# Midsummer Scream Convention



## Fiend4Halloween (Aug 28, 2008)

Happy Friday haunters!! Next weekend, July 30 & 31 is the Mdsummer Scream convention. First time event and hopefully it won't be the last. Featuring guest panels from the creators of the Queen Mary Dark Harbor, Halloween Horror Nights from Universal Studios, Jim Henson's Creature Shop, Six Flags Magic Mountain Fright Fest and more. Vendors from all over selling clothing, props, housewares and scares and even some classes to take. Actors & actresses from horror films, tv and even Oingo Boingo! The event will take place in Long Beach so if you have a chance, grab some tickets. I believe they still are 30% off if you get them now. http://midsummerscream.org/ :voorhees::jol:

FYI...since I had purchased my tickets months ago, I was given a code last night to share. If you order tickets today and use the code PUMPKIN, you'll get 50% off your ticket price! The code is good until 11:59pm so betta' get 'em at the cheapest price available. You can thank me later! =p


----------



## shmork (Jul 30, 2015)

I am so bummed that I can't make this event (was especially excited about Oingo Boingo Dance Party)! Hopefully, they will continue it next year as well.


----------



## Fiend4Halloween (Aug 28, 2008)

shmork, sorry you can't make it. By the looks of things, they're gearing up to make this convention as good as all the others. The ticket prices are so low to get as many people to attend since it's the first year, lots of vendors and guests, classes and more. Seems like a great start for a convention. There's still a few more conventions before the end of the year in our area so hopefully you'll be able to attend. I'll be posting more info about upcoming conventions as the dates get closer.
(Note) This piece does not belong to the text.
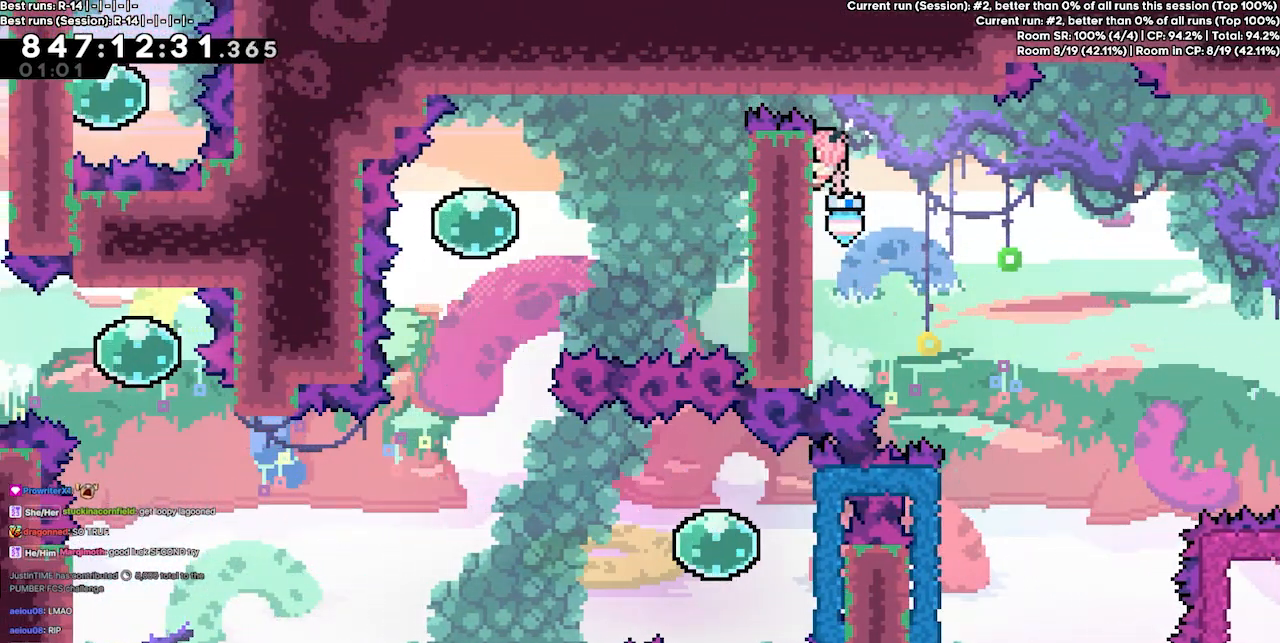
{"keys": ["grab", "jump3", "left"], "events": [[167, "left", "up"], [167, "up", "up"], [467, "jump3", "down"], [500, "left", "down"]]}
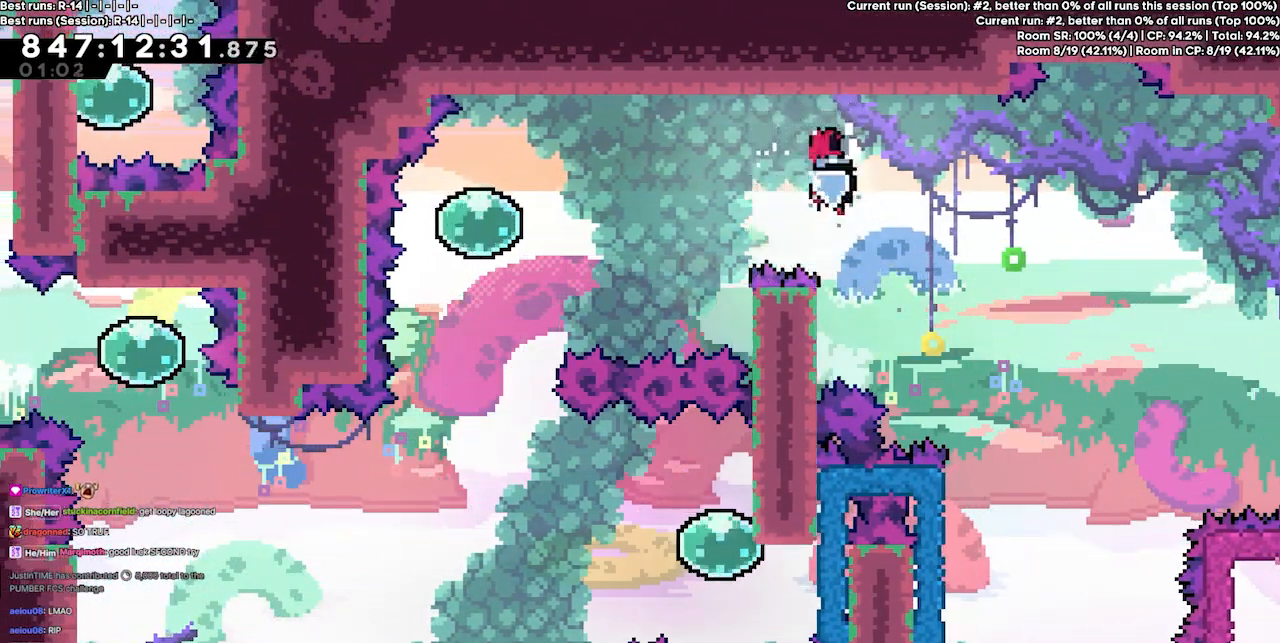
{"keys": ["dash", "left"], "events": [[100, "grab", "up"], [100, "jump3", "up"], [433, "dash", "down"]]}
Happy Haunting!


----------



## bobzilla (Nov 13, 2008)

How was the Mdsummer Scream convention?



Fiend4Halloween said:


> Happy Friday haunters!! Next weekend, July 30 & 31 is the Mdsummer Scream convention. First time event and hopefully it won't be the last. Featuring guest panels from the creators of the Queen Mary Dark Harbor, Halloween Horror Nights from Universal Studios, Jim Henson's Creature Shop, Six Flags Magic Mountain Fright Fest and more. Vendors from all over selling clothing, props, housewares and scares and even some classes to take. Actors & actresses from horror films, tv and even Oingo Boingo! The event will take place in Long Beach so if you have a chance, grab some tickets. I believe they still are 30% off if you get them now. http://midsummerscream.org/ :voorhees::jol:
> 
> FYI...since I had purchased my tickets months ago, I was given a code last night to share. If you order tickets today and use the code PUMPKIN, you'll get 50% off your ticket price! The code is good until 11:59pm so betta' get 'em at the cheapest price available. You can thank me later! =p


----------



## Fiend4Halloween (Aug 28, 2008)

Bobzilla, it was a blast!!! For their first convention, they did an excellent job! Good amount of vendors with very good prices, and not the same vendors you see at every convention. Good panels, loved the Halloween Horror Nights one, a big area to walk, not cram packed like some cons, and an eerie, Halloween feel to the event. Sound effects, music and fog all through the event which gave it the mood setting you'd want, classes put on by SoCalValley were very informative. I took the silicone mold making class and it was fun, cant wait to make more. Im very much looking forward to attending this next year!


----------



## bobzilla (Nov 13, 2008)

Sounds like it was a blast!
I need to make a point of going next year.
Thanks for the update.


----------



## Fiend4Halloween (Aug 28, 2008)

Bobzilla, your welcome. There's a few more events coming around so keep visiting this area, as you can see, I post a lot for Gatherings & Events because I attend about 12 conventions a year so I try to share the info with others in case they don't know.


----------